■ TEXTO APRESENTADO ■
• • • • • • •
07/09/2021

Nicolas Bonnal - Marx e Tocqueville Perante a Mordor Anglo-Saxã

por Nicolas Bonnal

(2017)



É verão e com ele vem as sazonalidades: a lista de bilionários da repugnante revista Forbes, retomada pelos papagaios cacarejantes. Ao mesmo tempo, aprendemos que 30% dos alemães estão fazendo fila para conseguir um segundo emprego. Há trinta anos, Louis Althusser disse em uma revista marxista que o entrevistava, que a miséria da exploração havia sido deslocada: vejam essas imagens industriais da China, Bangladesh e México para distração. Além disso, "aqueles bons tempos não existem mais, como diz Racine, e hoje encontramos boas e velhas fábricas de miséria na Europa. Sem partido comunista, sem exigências salariais, etc. O capital venceu.

Vejamos de onde viemos.

Um viajante impenitente e famoso anglófilo, Tocqueville descreveu assim os horrores da modernidade emergente:


"Algumas dessas ruas são pavimentadas, mas o maior número apresenta um terreno irregular e lamacento, no qual o pé do transeunte ou a carruagem do viajante afunda. As pilhas de lixo, os escombros dos edifícios e as poças de água adormecidas e desmoronadas, aparecem aqui e ali ao longo das casas dos habitantes ou na superfície acidentada e perfurada das praças públicas. Em nenhum lugar o nível do agrimensor e o cordão do agrimensor passaram."
• • • • • • •
■ EXERCÍCIOS PROPOSTOS ■
- a) De acordo com o texto, qual porcentagem dos alemães está fazendo fila para conseguir um segundo emprego?
- b) Transcreva literalmente do texto tudo o que vai de "por Nicolas Bonnal" até "O capital venceu.".
- c) Reescreva de forma mais breve o parágrafo do texto que começa com "É verão e com ele vem as sazonalidades", mantendo seus fatos principais.
Os registros seguintes provêm de outra fonte, independente do texto.

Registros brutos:
• • • • • • •
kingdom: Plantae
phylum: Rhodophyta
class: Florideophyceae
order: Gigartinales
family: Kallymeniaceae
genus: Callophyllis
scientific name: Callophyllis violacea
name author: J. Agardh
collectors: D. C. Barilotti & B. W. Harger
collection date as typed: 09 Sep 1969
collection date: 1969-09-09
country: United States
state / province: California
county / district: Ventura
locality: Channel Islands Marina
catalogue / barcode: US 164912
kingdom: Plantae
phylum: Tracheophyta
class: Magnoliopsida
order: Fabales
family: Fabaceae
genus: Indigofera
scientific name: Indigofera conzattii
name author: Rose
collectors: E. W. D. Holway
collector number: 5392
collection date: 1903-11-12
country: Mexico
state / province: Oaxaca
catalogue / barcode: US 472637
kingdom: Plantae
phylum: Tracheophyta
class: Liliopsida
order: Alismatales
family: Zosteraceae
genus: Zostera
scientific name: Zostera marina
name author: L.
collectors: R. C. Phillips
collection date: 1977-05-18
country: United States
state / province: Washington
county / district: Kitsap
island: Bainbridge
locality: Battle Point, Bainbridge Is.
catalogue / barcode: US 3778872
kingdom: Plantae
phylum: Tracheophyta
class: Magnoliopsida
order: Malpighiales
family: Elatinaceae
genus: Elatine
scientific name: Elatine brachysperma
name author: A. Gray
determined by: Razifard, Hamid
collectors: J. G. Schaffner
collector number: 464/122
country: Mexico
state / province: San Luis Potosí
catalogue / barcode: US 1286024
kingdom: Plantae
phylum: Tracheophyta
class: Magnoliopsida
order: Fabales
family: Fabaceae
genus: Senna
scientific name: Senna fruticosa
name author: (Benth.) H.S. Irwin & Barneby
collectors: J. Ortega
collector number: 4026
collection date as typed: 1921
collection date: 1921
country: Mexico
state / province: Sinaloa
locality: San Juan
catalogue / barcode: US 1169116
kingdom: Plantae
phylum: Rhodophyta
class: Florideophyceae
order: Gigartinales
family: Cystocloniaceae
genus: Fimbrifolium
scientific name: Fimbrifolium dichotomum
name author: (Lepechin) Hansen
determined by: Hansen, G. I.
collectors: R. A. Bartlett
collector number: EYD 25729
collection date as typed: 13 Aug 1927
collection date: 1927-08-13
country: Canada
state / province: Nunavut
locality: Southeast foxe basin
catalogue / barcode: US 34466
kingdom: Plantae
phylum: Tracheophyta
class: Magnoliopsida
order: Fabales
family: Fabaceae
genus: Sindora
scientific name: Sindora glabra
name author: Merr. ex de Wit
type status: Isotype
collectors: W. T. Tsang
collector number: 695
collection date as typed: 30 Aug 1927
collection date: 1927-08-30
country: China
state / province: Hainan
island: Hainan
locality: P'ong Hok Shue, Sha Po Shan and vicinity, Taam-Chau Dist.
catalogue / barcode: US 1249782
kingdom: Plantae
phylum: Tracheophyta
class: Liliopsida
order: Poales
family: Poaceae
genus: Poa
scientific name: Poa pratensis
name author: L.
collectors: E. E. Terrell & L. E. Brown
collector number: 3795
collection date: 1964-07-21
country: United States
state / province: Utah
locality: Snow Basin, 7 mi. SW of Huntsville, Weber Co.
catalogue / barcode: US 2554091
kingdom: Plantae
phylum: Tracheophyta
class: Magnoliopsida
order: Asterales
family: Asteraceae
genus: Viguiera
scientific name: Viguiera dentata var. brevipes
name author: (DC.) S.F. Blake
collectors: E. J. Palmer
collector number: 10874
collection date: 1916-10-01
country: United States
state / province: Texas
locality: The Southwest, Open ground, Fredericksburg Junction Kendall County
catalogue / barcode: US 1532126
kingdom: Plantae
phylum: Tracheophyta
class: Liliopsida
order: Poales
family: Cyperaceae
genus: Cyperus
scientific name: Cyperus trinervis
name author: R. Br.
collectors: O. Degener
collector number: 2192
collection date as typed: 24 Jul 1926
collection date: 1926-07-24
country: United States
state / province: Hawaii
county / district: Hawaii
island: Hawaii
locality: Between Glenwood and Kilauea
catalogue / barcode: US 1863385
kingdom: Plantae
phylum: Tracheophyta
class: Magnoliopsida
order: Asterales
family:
• • • • • • •
■ LISTA DE RESPOSTAS ■
- a) 30% dos alemães.

- b)
por Nicolas Bonnal

(2017)



É verão e com ele vem as sazonalidades: a lista de bilionários da repugnante revista Forbes, retomada pelos papagaios cacarejantes. Ao mesmo tempo, aprendemos que 30% dos alemães estão fazendo fila para conseguir um segundo emprego. Há trinta anos, Louis Althusser disse em uma revista marxista que o entrevistava, que a miséria da exploração havia sido deslocada: vejam essas imagens industriais da China, Bangladesh e México para distração. Além disso, "aqueles bons tempos não existem mais, como diz Racine, e hoje encontramos boas e velhas fábricas de miséria na Europa. Sem partido comunista, sem exigências salariais, etc. O capital venceu.

- c) No verão, a revista Forbes publica sua lista de bilionários, repetida por "papagaios cacarejantes". Ao mesmo tempo, 30% dos alemães fazem fila por um segundo emprego. Há trinta anos, Louis Althusser afirmou, em entrevista a uma revista marxista, que a miséria da exploração havia sido deslocada para lugares como China, Bangladesh e México. Hoje, porém, há de novo fábricas de miséria na Europa, sem partido comunista nem exigências salariais. O capital venceu.